◆ SET TASK ◆
Without the pictures, return each record as it appears.

Saved data entries
********

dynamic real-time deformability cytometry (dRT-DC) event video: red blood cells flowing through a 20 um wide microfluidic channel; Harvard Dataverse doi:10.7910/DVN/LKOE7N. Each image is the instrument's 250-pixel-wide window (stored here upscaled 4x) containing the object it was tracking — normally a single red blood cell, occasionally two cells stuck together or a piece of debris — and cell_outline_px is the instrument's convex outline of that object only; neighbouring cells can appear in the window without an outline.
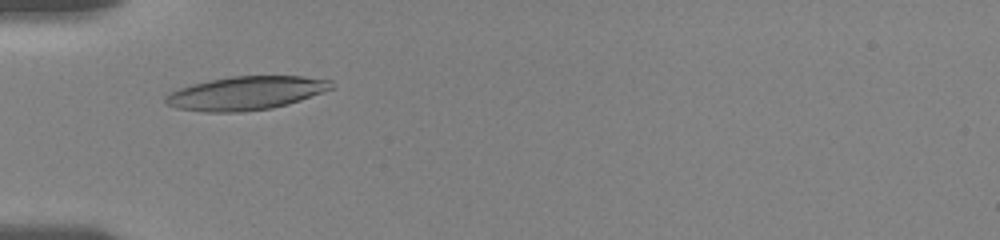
{"species": "human", "species_latin": "Homo sapiens", "temperature_condition": "room temperature", "stored_images_in_passage": 6, "camera_frame_rate_fps": 3000, "um_per_image_px": 0.085, "donor": {"sex": "female"}, "frame": {"image": 1, "passage_image": 5, "time_ms": 1.333, "image_size_px": [1000, 240], "cell_outline_px": [[336, 84], [332, 88], [300, 100], [288, 104], [272, 108], [240, 112], [204, 112], [176, 108], [168, 104], [164, 100], [164, 96], [180, 88], [192, 84], [208, 80], [232, 76], [300, 76], [332, 80]], "centroid_in_image_um": [20.9, 7.91], "position_along_channel_um": 64.1, "area_um2": 32.37}}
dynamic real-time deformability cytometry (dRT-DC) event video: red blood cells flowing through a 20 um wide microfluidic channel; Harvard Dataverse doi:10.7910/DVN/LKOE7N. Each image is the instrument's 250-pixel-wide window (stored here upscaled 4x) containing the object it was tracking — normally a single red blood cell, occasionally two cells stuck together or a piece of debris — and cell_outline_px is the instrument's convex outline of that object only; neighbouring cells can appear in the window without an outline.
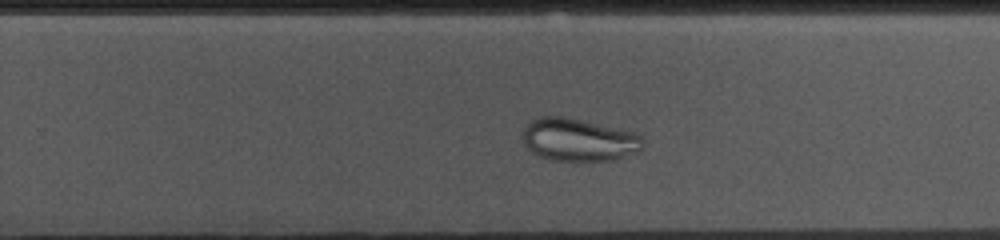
{"species": "common noctule bat (a hibernating species)", "species_latin": "Nyctalus noctula", "temperature_condition": "cold", "stored_images_in_passage": 40, "camera_frame_rate_fps": 3000, "um_per_image_px": 0.085, "animal": {"sex": "female", "body_mass_g": 10.0, "forearm_length_mm": 53.1}, "frame": {"image": 1, "passage_image": 29, "time_ms": 9.333, "image_size_px": [1000, 240], "cell_outline_px": [[644, 144], [636, 152], [612, 160], [548, 160], [532, 152], [524, 144], [524, 128], [532, 120], [540, 116], [564, 116], [632, 132], [640, 136], [644, 140]], "centroid_in_image_um": [49.16, 11.88], "position_along_channel_um": 280.6, "area_um2": 29.42}}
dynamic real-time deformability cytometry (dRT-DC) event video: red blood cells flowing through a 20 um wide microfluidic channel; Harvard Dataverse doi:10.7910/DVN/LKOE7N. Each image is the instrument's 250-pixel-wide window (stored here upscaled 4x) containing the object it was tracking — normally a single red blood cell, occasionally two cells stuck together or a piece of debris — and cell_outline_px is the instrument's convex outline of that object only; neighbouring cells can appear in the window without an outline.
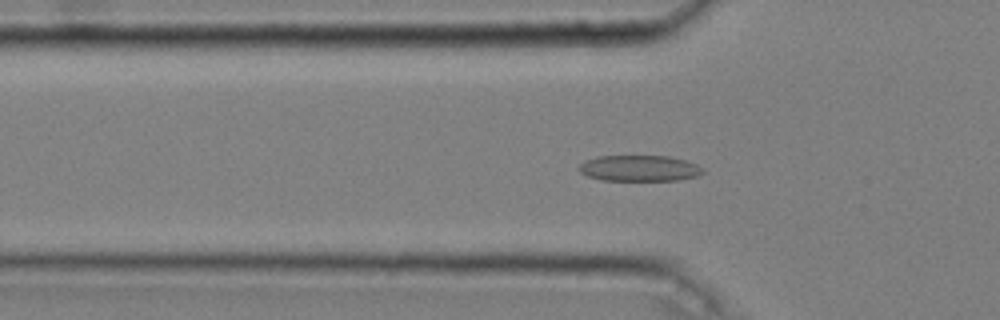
{"species": "common noctule bat (a hibernating species)", "species_latin": "Nyctalus noctula", "temperature_condition": "cold", "stored_images_in_passage": 39, "camera_frame_rate_fps": 3000, "um_per_image_px": 0.085, "animal": {"sex": "male", "body_mass_g": 20.4}, "frame": {"image": 1, "passage_image": 4, "time_ms": 1.0, "image_size_px": [1000, 320], "cell_outline_px": [[704, 172], [696, 176], [676, 180], [604, 180], [588, 176], [580, 172], [576, 168], [584, 160], [596, 156], [668, 156], [684, 160], [696, 164], [704, 168]], "centroid_in_image_um": [54.31, 14.29], "position_along_channel_um": 71.5, "area_um2": 18.73}}
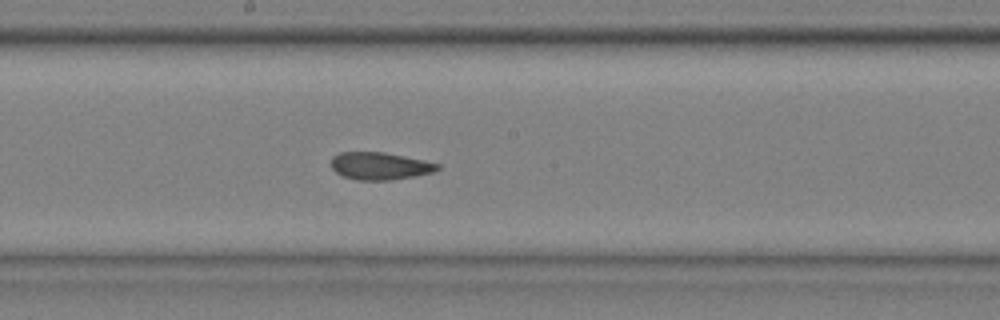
{"frame": {"image": 2, "passage_image": 16, "time_ms": 5.0, "image_size_px": [1000, 320], "cell_outline_px": [[440, 168], [432, 172], [416, 176], [388, 180], [356, 180], [340, 176], [332, 168], [332, 156], [340, 152], [384, 152], [424, 160], [440, 164]], "centroid_in_image_um": [32.27, 14.11], "position_along_channel_um": 215.9, "area_um2": 17.05}}
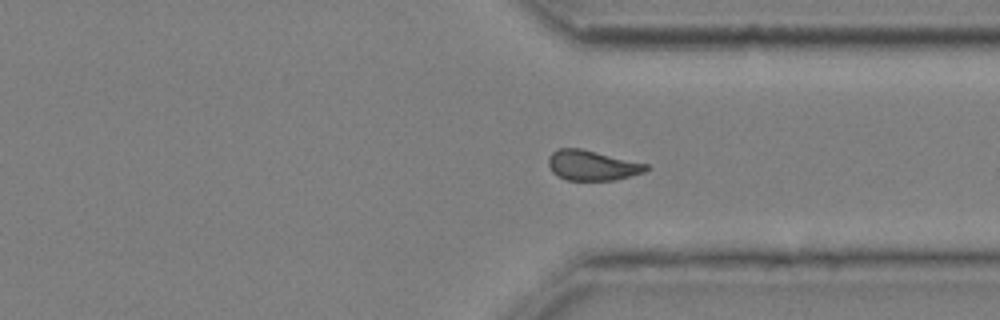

********

◆ RESPONSE TO THE TASK ◆
dynamic real-time deformability cytometry (dRT-DC) event video: red blood cells flowing through a 20 um wide microfluidic channel; Harvard Dataverse doi:10.7910/DVN/LKOE7N. Each image is the instrument's 250-pixel-wide window (stored here upscaled 4x) containing the object it was tracking — normally a single red blood cell, occasionally two cells stuck together or a piece of debris — and cell_outline_px is the instrument's convex outline of that object only; neighbouring cells can appear in the window without an outline.
{"species": "human", "species_latin": "Homo sapiens", "temperature_condition": "room temperature", "stored_images_in_passage": 6, "camera_frame_rate_fps": 3000, "um_per_image_px": 0.085, "donor": {"sex": "female"}, "frame": {"image": 1, "passage_image": 5, "time_ms": 1.333, "image_size_px": [1000, 240], "cell_outline_px": [[336, 84], [332, 88], [300, 100], [288, 104], [272, 108], [240, 112], [204, 112], [176, 108], [168, 104], [164, 100], [164, 96], [180, 88], [192, 84], [208, 80], [232, 76], [300, 76], [332, 80]], "centroid_in_image_um": [20.9, 7.91], "position_along_channel_um": 64.1, "area_um2": 32.37}}
dynamic real-time deformability cytometry (dRT-DC) event video: red blood cells flowing through a 20 um wide microfluidic channel; Harvard Dataverse doi:10.7910/DVN/LKOE7N. Each image is the instrument's 250-pixel-wide window (stored here upscaled 4x) containing the object it was tracking — normally a single red blood cell, occasionally two cells stuck together or a piece of debris — and cell_outline_px is the instrument's convex outline of that object only; neighbouring cells can appear in the window without an outline.
{"species": "common noctule bat (a hibernating species)", "species_latin": "Nyctalus noctula", "temperature_condition": "cold", "stored_images_in_passage": 40, "camera_frame_rate_fps": 3000, "um_per_image_px": 0.085, "animal": {"sex": "female", "body_mass_g": 10.0, "forearm_length_mm": 53.1}, "frame": {"image": 1, "passage_image": 29, "time_ms": 9.333, "image_size_px": [1000, 240], "cell_outline_px": [[644, 144], [636, 152], [612, 160], [548, 160], [532, 152], [524, 144], [524, 128], [532, 120], [540, 116], [564, 116], [632, 132], [640, 136], [644, 140]], "centroid_in_image_um": [49.16, 11.88], "position_along_channel_um": 280.6, "area_um2": 29.42}}
dynamic real-time deformability cytometry (dRT-DC) event video: red blood cells flowing through a 20 um wide microfluidic channel; Harvard Dataverse doi:10.7910/DVN/LKOE7N. Each image is the instrument's 250-pixel-wide window (stored here upscaled 4x) containing the object it was tracking — normally a single red blood cell, occasionally two cells stuck together or a piece of debris — and cell_outline_px is the instrument's convex outline of that object only; neighbouring cells can appear in the window without an outline.
{"species": "common noctule bat (a hibernating species)", "species_latin": "Nyctalus noctula", "temperature_condition": "cold", "stored_images_in_passage": 39, "camera_frame_rate_fps": 3000, "um_per_image_px": 0.085, "animal": {"sex": "male", "body_mass_g": 20.4}, "frame": {"image": 1, "passage_image": 4, "time_ms": 1.0, "image_size_px": [1000, 320], "cell_outline_px": [[704, 172], [696, 176], [676, 180], [604, 180], [588, 176], [580, 172], [576, 168], [584, 160], [596, 156], [668, 156], [684, 160], [696, 164], [704, 168]], "centroid_in_image_um": [54.31, 14.29], "position_along_channel_um": 71.5, "area_um2": 18.73}}
{"frame": {"image": 2, "passage_image": 16, "time_ms": 5.0, "image_size_px": [1000, 320], "cell_outline_px": [[440, 168], [432, 172], [416, 176], [388, 180], [356, 180], [340, 176], [332, 168], [332, 156], [340, 152], [384, 152], [424, 160], [440, 164]], "centroid_in_image_um": [32.27, 14.11], "position_along_channel_um": 215.9, "area_um2": 17.05}}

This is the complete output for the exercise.